Dataset entries:
┌──
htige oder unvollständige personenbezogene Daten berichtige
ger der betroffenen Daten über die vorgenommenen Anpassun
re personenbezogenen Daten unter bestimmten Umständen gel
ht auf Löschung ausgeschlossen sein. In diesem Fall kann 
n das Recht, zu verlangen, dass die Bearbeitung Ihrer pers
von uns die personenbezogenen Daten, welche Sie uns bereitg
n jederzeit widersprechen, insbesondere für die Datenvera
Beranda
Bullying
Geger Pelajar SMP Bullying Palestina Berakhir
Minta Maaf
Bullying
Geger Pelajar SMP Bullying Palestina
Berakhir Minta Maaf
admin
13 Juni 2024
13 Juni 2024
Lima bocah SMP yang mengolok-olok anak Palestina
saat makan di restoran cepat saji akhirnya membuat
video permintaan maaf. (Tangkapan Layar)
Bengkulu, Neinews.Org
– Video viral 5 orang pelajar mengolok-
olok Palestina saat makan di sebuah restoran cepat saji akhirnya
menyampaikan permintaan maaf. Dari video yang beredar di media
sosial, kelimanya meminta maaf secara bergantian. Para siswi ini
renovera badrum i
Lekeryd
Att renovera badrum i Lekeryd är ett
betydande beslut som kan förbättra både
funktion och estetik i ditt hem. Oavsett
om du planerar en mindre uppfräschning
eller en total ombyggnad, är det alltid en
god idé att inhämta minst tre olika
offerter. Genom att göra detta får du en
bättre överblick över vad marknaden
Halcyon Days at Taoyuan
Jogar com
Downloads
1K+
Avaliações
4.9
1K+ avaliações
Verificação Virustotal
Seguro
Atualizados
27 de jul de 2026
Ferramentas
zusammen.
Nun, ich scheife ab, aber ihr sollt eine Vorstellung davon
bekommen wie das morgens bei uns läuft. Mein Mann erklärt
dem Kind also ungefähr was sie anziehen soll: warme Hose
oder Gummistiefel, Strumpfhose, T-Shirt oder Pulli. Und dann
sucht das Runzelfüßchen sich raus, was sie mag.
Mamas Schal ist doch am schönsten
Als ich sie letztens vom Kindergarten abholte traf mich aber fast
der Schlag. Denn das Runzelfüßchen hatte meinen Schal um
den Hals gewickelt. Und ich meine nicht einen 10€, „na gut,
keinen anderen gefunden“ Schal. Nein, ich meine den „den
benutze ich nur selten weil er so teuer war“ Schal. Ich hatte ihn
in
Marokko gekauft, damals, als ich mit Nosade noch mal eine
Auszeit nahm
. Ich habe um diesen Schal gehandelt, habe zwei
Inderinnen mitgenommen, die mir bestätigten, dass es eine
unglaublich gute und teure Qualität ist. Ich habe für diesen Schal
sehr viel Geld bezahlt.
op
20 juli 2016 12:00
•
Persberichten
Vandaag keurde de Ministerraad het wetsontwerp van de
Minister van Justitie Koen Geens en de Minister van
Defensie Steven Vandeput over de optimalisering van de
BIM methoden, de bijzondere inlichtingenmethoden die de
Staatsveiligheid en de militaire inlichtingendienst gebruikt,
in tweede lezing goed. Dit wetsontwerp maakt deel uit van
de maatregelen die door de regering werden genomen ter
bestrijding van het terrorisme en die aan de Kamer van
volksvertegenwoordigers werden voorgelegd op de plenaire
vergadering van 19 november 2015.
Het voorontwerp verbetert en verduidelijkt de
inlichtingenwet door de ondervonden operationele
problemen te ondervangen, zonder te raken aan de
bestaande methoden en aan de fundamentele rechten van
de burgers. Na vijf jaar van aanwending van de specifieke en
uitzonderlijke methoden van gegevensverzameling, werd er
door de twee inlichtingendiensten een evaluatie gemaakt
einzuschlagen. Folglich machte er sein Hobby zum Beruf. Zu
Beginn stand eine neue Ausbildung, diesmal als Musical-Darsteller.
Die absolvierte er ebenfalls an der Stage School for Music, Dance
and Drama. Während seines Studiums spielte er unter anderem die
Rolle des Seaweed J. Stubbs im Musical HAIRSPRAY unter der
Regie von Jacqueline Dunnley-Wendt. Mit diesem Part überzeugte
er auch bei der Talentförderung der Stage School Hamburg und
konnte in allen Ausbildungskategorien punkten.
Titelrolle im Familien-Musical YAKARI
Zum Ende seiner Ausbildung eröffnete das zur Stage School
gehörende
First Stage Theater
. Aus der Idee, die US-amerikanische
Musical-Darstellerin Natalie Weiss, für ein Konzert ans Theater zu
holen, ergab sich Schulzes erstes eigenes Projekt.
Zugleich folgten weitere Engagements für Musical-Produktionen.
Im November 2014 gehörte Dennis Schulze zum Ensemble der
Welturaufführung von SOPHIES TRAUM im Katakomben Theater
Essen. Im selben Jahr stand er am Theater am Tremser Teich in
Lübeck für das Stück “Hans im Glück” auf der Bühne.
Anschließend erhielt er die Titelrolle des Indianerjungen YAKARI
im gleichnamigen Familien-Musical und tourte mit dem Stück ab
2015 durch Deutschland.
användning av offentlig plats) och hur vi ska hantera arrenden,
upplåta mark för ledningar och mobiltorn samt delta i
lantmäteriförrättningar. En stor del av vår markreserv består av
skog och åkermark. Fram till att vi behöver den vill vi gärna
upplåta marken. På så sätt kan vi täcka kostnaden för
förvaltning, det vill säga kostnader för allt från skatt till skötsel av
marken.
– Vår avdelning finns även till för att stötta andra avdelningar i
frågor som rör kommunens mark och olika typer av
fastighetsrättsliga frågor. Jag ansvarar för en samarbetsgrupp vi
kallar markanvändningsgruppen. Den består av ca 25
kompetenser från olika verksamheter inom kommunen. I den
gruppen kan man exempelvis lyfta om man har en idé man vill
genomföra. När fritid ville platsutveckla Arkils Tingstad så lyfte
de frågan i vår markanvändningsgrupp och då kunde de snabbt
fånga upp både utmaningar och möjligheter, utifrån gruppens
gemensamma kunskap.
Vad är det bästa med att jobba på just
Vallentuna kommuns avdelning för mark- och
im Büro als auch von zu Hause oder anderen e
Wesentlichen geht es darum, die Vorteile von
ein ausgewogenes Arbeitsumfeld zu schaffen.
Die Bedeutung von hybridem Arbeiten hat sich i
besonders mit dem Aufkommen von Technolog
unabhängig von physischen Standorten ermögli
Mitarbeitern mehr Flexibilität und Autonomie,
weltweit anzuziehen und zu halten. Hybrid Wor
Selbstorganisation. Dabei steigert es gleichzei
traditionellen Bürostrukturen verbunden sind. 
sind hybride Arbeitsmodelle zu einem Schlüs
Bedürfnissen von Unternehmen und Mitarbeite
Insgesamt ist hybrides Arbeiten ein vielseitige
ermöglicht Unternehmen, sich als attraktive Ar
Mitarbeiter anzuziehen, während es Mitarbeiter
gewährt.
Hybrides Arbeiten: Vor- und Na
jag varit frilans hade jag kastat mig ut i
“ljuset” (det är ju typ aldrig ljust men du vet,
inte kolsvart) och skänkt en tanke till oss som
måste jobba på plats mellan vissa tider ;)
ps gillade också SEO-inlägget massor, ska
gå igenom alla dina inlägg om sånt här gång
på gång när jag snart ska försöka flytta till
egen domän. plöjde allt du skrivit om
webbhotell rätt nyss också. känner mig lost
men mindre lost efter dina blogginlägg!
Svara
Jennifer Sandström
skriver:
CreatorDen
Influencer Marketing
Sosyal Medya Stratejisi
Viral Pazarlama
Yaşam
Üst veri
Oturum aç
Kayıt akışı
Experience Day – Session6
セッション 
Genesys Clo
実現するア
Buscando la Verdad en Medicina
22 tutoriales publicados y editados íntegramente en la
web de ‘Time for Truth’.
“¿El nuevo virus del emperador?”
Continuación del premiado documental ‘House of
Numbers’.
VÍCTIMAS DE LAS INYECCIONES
└──
What this task involves:
Every line above must be repeated exactly as it appears.

Final answer:
htige oder unvollständige personenbezogene Daten berichtige
ger der betroffenen Daten über die vorgenommenen Anpassun
re personenbezogenen Daten unter bestimmten Umständen gel
ht auf Löschung ausgeschlossen sein. In diesem Fall kann 
n das Recht, zu verlangen, dass die Bearbeitung Ihrer pers
von uns die personenbezogenen Daten, welche Sie uns bereitg
n jederzeit widersprechen, insbesondere für die Datenvera
Beranda
Bullying
Geger Pelajar SMP Bullying Palestina Berakhir
Minta Maaf
Bullying
Geger Pelajar SMP Bullying Palestina
Berakhir Minta Maaf
admin
13 Juni 2024
13 Juni 2024
Lima bocah SMP yang mengolok-olok anak Palestina
saat makan di restoran cepat saji akhirnya membuat
video permintaan maaf. (Tangkapan Layar)
Bengkulu, Neinews.Org
– Video viral 5 orang pelajar mengolok-
olok Palestina saat makan di sebuah restoran cepat saji akhirnya
menyampaikan permintaan maaf. Dari video yang beredar di media
sosial, kelimanya meminta maaf secara bergantian. Para siswi ini
renovera badrum i
Lekeryd
Att renovera badrum i Lekeryd är ett
betydande beslut som kan förbättra både
funktion och estetik i ditt hem. Oavsett
om du planerar en mindre uppfräschning
eller en total ombyggnad, är det alltid en
god idé att inhämta minst tre olika
offerter. Genom att göra detta får du en
bättre överblick över vad marknaden
Halcyon Days at Taoyuan
Jogar com
Downloads
1K+
Avaliações
4.9
1K+ avaliações
Verificação Virustotal
Seguro
Atualizados
27 de jul de 2026
Ferramentas
zusammen.
Nun, ich scheife ab, aber ihr sollt eine Vorstellung davon
bekommen wie das morgens bei uns läuft. Mein Mann erklärt
dem Kind also ungefähr was sie anziehen soll: warme Hose
oder Gummistiefel, Strumpfhose, T-Shirt oder Pulli. Und dann
sucht das Runzelfüßchen sich raus, was sie mag.
Mamas Schal ist doch am schönsten
Als ich sie letztens vom Kindergarten abholte traf mich aber fast
der Schlag. Denn das Runzelfüßchen hatte meinen Schal um
den Hals gewickelt. Und ich meine nicht einen 10€, „na gut,
keinen anderen gefunden“ Schal. Nein, ich meine den „den
benutze ich nur selten weil er so teuer war“ Schal. Ich hatte ihn
in
Marokko gekauft, damals, als ich mit Nosade noch mal eine
Auszeit nahm
. Ich habe um diesen Schal gehandelt, habe zwei
Inderinnen mitgenommen, die mir bestätigten, dass es eine
unglaublich gute und teure Qualität ist. Ich habe für diesen Schal
sehr viel Geld bezahlt.
op
20 juli 2016 12:00
•
Persberichten
Vandaag keurde de Ministerraad het wetsontwerp van de
Minister van Justitie Koen Geens en de Minister van
Defensie Steven Vandeput over de optimalisering van de
BIM methoden, de bijzondere inlichtingenmethoden die de
Staatsveiligheid en de militaire inlichtingendienst gebruikt,
in tweede lezing goed. Dit wetsontwerp maakt deel uit van
de maatregelen die door de regering werden genomen ter
bestrijding van het terrorisme en die aan de Kamer van
volksvertegenwoordigers werden voorgelegd op de plenaire
vergadering van 19 november 2015.
Het voorontwerp verbetert en verduidelijkt de
inlichtingenwet door de ondervonden operationele
problemen te ondervangen, zonder te raken aan de
bestaande methoden en aan de fundamentele rechten van
de burgers. Na vijf jaar van aanwending van de specifieke en
uitzonderlijke methoden van gegevensverzameling, werd er
door de twee inlichtingendiensten een evaluatie gemaakt
einzuschlagen. Folglich machte er sein Hobby zum Beruf. Zu
Beginn stand eine neue Ausbildung, diesmal als Musical-Darsteller.
Die absolvierte er ebenfalls an der Stage School for Music, Dance
and Drama. Während seines Studiums spielte er unter anderem die
Rolle des Seaweed J. Stubbs im Musical HAIRSPRAY unter der
Regie von Jacqueline Dunnley-Wendt. Mit diesem Part überzeugte
er auch bei der Talentförderung der Stage School Hamburg und
konnte in allen Ausbildungskategorien punkten.
Titelrolle im Familien-Musical YAKARI
Zum Ende seiner Ausbildung eröffnete das zur Stage School
gehörende
First Stage Theater
. Aus der Idee, die US-amerikanische
Musical-Darstellerin Natalie Weiss, für ein Konzert ans Theater zu
holen, ergab sich Schulzes erstes eigenes Projekt.
Zugleich folgten weitere Engagements für Musical-Produktionen.
Im November 2014 gehörte Dennis Schulze zum Ensemble der
Welturaufführung von SOPHIES TRAUM im Katakomben Theater
Essen. Im selben Jahr stand er am Theater am Tremser Teich in
Lübeck für das Stück “Hans im Glück” auf der Bühne.
Anschließend erhielt er die Titelrolle des Indianerjungen YAKARI
im gleichnamigen Familien-Musical und tourte mit dem Stück ab
2015 durch Deutschland.
användning av offentlig plats) och hur vi ska hantera arrenden,
upplåta mark för ledningar och mobiltorn samt delta i
lantmäteriförrättningar. En stor del av vår markreserv består av
skog och åkermark. Fram till att vi behöver den vill vi gärna
upplåta marken. På så sätt kan vi täcka kostnaden för
förvaltning, det vill säga kostnader för allt från skatt till skötsel av
marken.
– Vår avdelning finns även till för att stötta andra avdelningar i
frågor som rör kommunens mark och olika typer av
fastighetsrättsliga frågor. Jag ansvarar för en samarbetsgrupp vi
kallar markanvändningsgruppen. Den består av ca 25
kompetenser från olika verksamheter inom kommunen. I den
gruppen kan man exempelvis lyfta om man har en idé man vill
genomföra. När fritid ville platsutveckla Arkils Tingstad så lyfte
de frågan i vår markanvändningsgrupp och då kunde de snabbt
fånga upp både utmaningar och möjligheter, utifrån gruppens
gemensamma kunskap.
Vad är det bästa med att jobba på just
Vallentuna kommuns avdelning för mark- och
im Büro als auch von zu Hause oder anderen e
Wesentlichen geht es darum, die Vorteile von
ein ausgewogenes Arbeitsumfeld zu schaffen.
Die Bedeutung von hybridem Arbeiten hat sich i
besonders mit dem Aufkommen von Technolog
unabhängig von physischen Standorten ermögli
Mitarbeitern mehr Flexibilität und Autonomie,
weltweit anzuziehen und zu halten. Hybrid Wor
Selbstorganisation. Dabei steigert es gleichzei
traditionellen Bürostrukturen verbunden sind. 
sind hybride Arbeitsmodelle zu einem Schlüs
Bedürfnissen von Unternehmen und Mitarbeite
Insgesamt ist hybrides Arbeiten ein vielseitige
ermöglicht Unternehmen, sich als attraktive Ar
Mitarbeiter anzuziehen, während es Mitarbeiter
gewährt.
Hybrides Arbeiten: Vor- und Na
jag varit frilans hade jag kastat mig ut i
“ljuset” (det är ju typ aldrig ljust men du vet,
inte kolsvart) och skänkt en tanke till oss som
måste jobba på plats mellan vissa tider ;)
ps gillade också SEO-inlägget massor, ska
gå igenom alla dina inlägg om sånt här gång
på gång när jag snart ska försöka flytta till
egen domän. plöjde allt du skrivit om
webbhotell rätt nyss också. känner mig lost
men mindre lost efter dina blogginlägg!
Svara
Jennifer Sandström
skriver:
CreatorDen
Influencer Marketing
Sosyal Medya Stratejisi
Viral Pazarlama
Yaşam
Üst veri
Oturum aç
Kayıt akışı
Experience Day – Session6
セッション 
Genesys Clo
実現するア
Buscando la Verdad en Medicina
22 tutoriales publicados y editados íntegramente en la
web de ‘Time for Truth’.
“¿El nuevo virus del emperador?”
Continuación del premiado documental ‘House of
Numbers’.
VÍCTIMAS DE LAS INYECCIONES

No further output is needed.